TASK REQUIREMENTS >> Transcribe verbatim the span of lines that opens with the line containing "left eye: (91, 82)" and closes with the last line of the data below.

═════ EXERCISE DATA ═════

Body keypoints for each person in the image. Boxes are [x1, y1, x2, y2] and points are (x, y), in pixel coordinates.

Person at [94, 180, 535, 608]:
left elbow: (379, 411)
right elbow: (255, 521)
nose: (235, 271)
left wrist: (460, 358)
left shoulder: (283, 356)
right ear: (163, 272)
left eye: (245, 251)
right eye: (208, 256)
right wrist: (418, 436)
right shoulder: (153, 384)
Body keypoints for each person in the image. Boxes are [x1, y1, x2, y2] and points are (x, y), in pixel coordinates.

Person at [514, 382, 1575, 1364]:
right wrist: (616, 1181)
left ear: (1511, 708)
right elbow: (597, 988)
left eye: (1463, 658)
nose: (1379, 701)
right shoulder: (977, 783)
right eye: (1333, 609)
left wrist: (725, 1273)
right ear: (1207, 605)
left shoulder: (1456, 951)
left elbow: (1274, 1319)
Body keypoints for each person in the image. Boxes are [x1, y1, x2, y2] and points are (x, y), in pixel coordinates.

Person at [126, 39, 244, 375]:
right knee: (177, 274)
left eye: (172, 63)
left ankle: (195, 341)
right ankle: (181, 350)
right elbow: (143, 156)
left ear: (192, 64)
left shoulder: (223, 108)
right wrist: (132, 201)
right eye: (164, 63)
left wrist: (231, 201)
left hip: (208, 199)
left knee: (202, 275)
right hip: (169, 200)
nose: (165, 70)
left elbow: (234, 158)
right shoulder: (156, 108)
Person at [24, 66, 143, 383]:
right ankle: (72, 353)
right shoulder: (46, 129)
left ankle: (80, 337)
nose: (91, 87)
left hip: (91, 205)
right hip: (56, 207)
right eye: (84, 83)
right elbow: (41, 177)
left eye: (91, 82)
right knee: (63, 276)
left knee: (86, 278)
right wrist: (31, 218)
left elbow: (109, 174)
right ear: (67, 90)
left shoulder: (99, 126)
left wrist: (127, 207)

═════

YOUR RESPONSE >>
left eye: (91, 82)
right knee: (63, 276)
left knee: (86, 278)
right wrist: (31, 218)
left elbow: (109, 174)
right ear: (67, 90)
left shoulder: (99, 126)
left wrist: (127, 207)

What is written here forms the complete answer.